В помещении было тихо. Все смотрели на странную сцену, почти немыслимую в этом краю. «Во дела-а… – подумал Митька, когда немного пришел в себя. – Похоже, его-то она и искала! Что ж меж ними было такое, а?! И что теперь будет? Впрочем… Впрочем, не мое это уже дело. Вроде как гора с плеч, а что-то невесело…»
Караван штурмана Энзеля тронулся из Большерецка в Нижнекамчатск через восемь дней. С ним ушел и Митька – он опять работал проводником и заодно транспортировал отца Игнатия. До отъезда он больше ни разу не встретился с Кымхачь, а Треска в кабаке не появлялся. Возле его избушки Митька видел трех ребятишек, которые кидались друг в друга снегом.
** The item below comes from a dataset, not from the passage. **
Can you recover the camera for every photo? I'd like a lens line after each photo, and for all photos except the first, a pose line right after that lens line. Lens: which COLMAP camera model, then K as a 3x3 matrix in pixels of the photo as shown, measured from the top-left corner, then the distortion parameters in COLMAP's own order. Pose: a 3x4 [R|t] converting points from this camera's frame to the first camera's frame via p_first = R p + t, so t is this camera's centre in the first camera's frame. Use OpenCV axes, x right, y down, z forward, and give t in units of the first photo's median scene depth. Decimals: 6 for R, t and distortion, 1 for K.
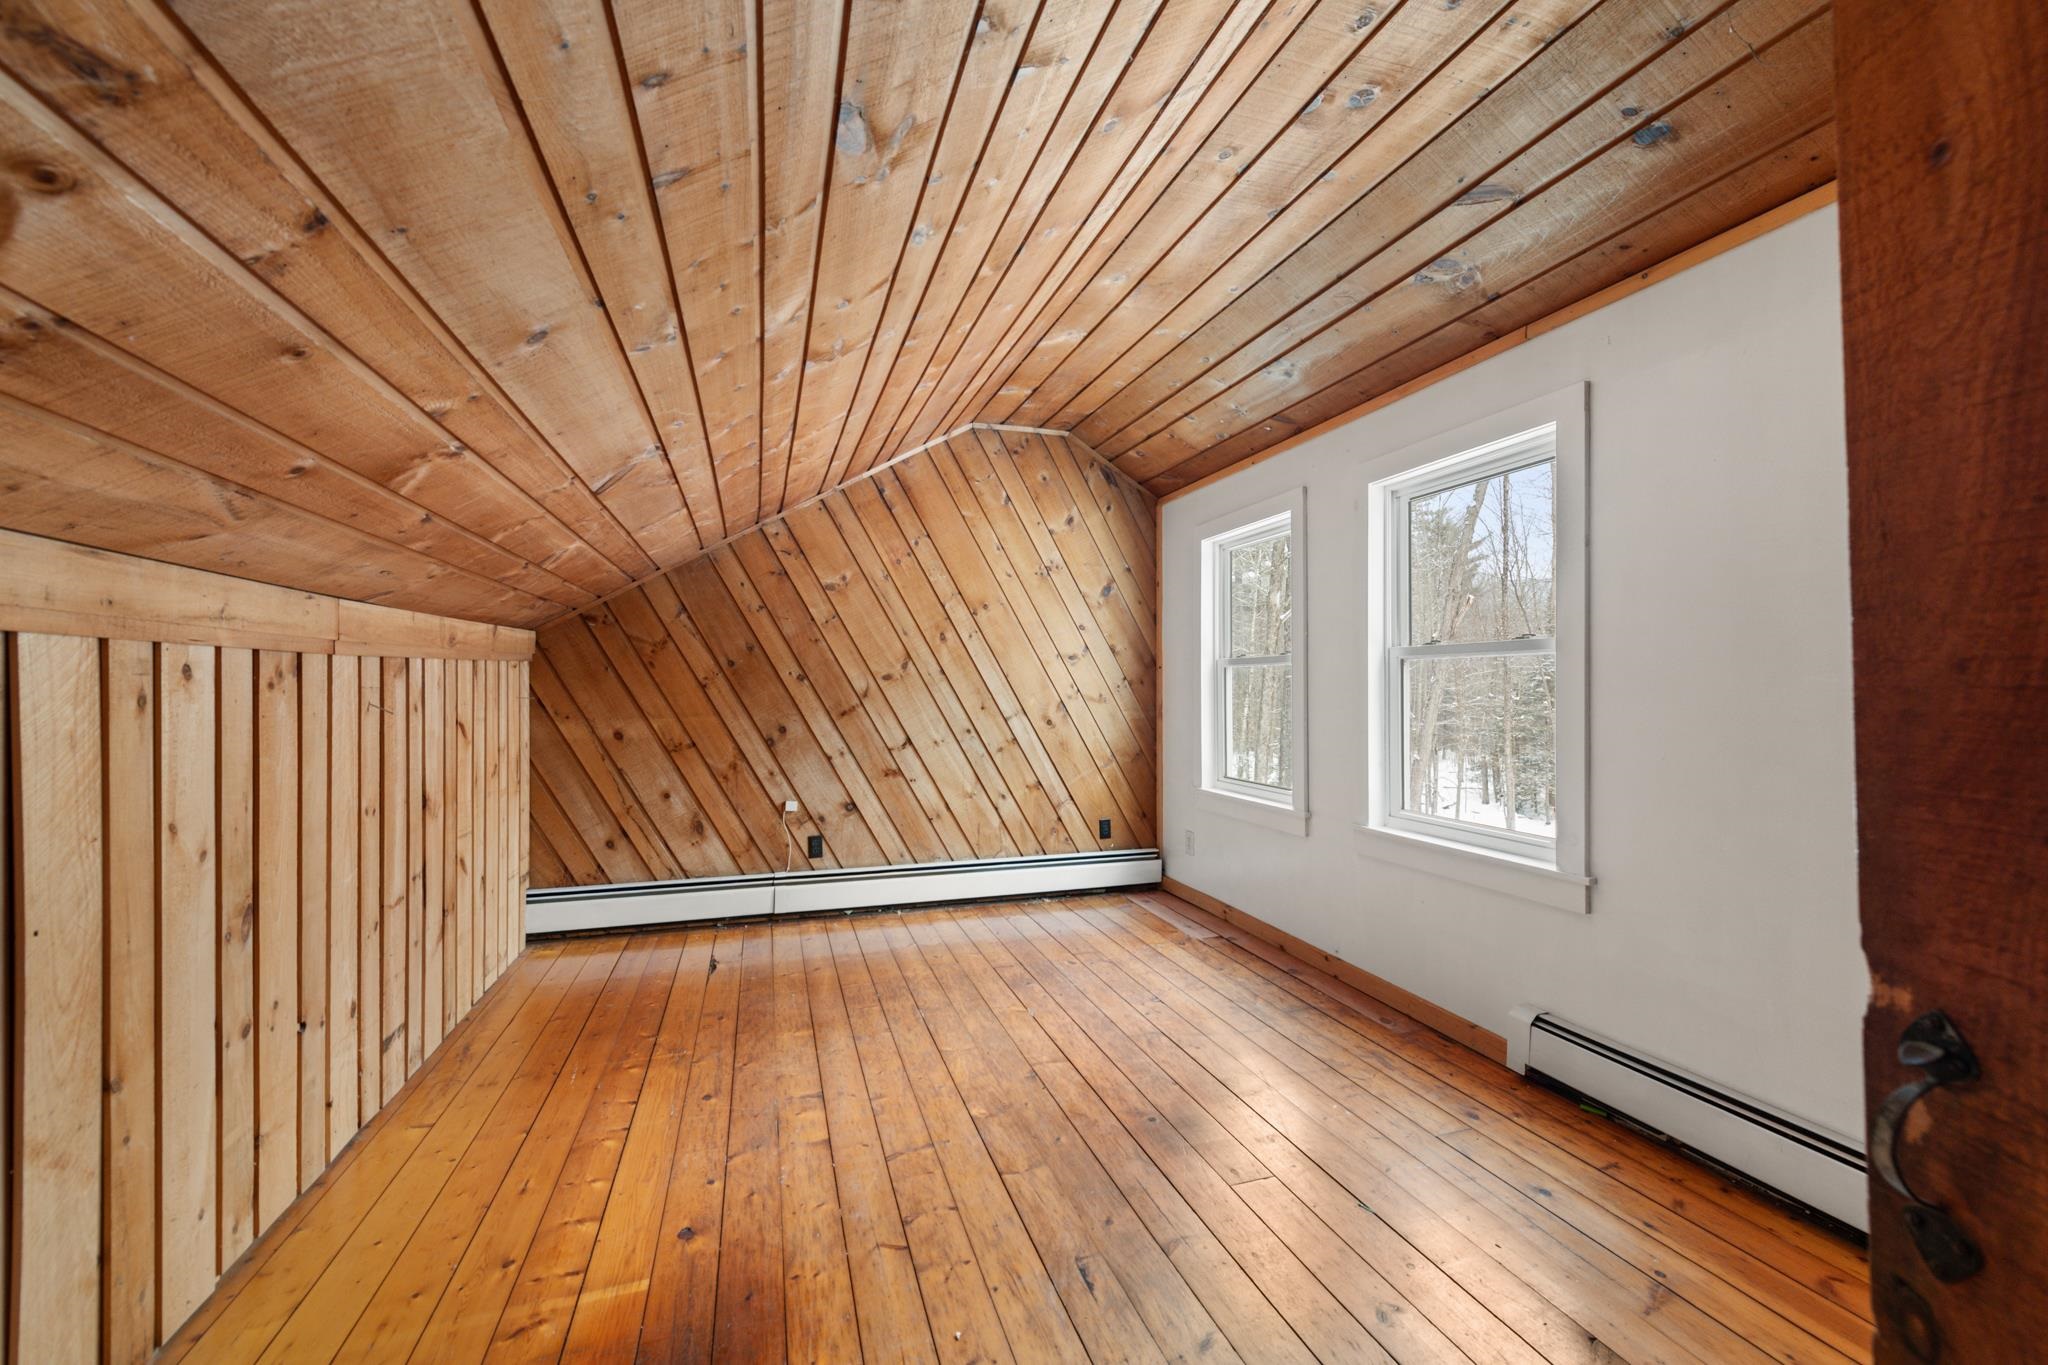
lens RADIAL K [[794.0, 0, 1035.6], [0, 794.0, 671.7], [0, 0, 1]] dist [0.000479, -0.000443]
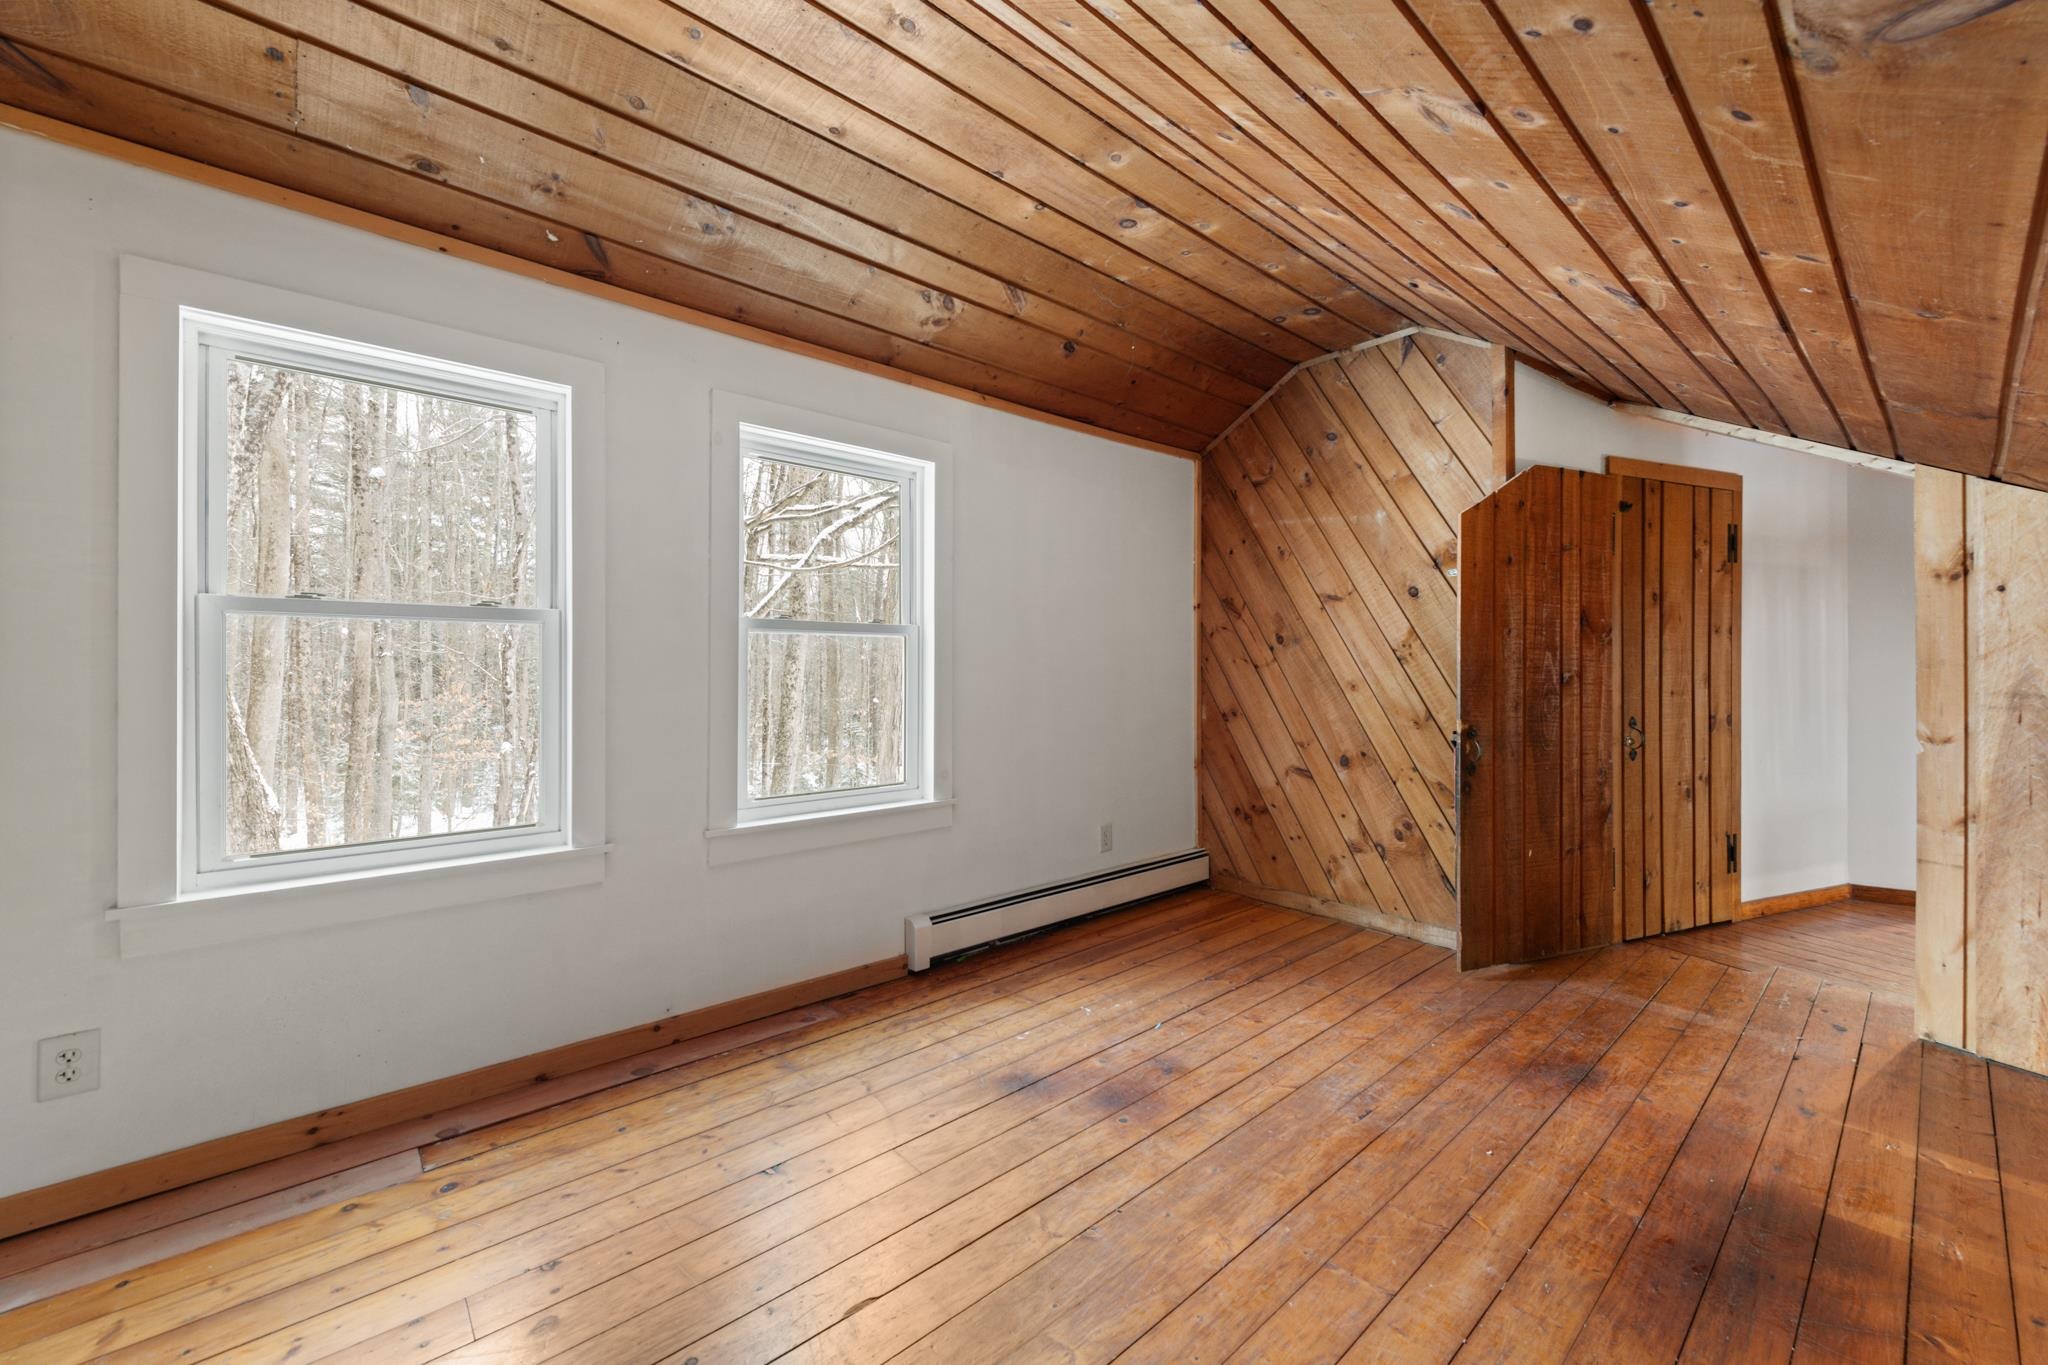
lens RADIAL K [[794.0, 0, 1035.6], [0, 794.0, 671.7], [0, 0, 1]] dist [0.000479, -0.000443]
pose [[-0.361453, -0.014115, 0.932284, -0.541871], [-0.013609, 0.999859, 0.009862, 0.018425], [-0.932291, -0.009123, -0.361594, 1.136434]]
Ему показалось, что это те самые.
* * *
И снова скрип снега под полозьями нарт, лай собак, крики каюров и вершины горелых сопок вдали. Иван Козыревский, он же инок Игнатий, ехал в качестве груза, а не пассажира. Он лежал на нарте, закутанный в шкуры, старательно кашлял и вставал на ноги только по нужде, да и то с Митькиной помощью.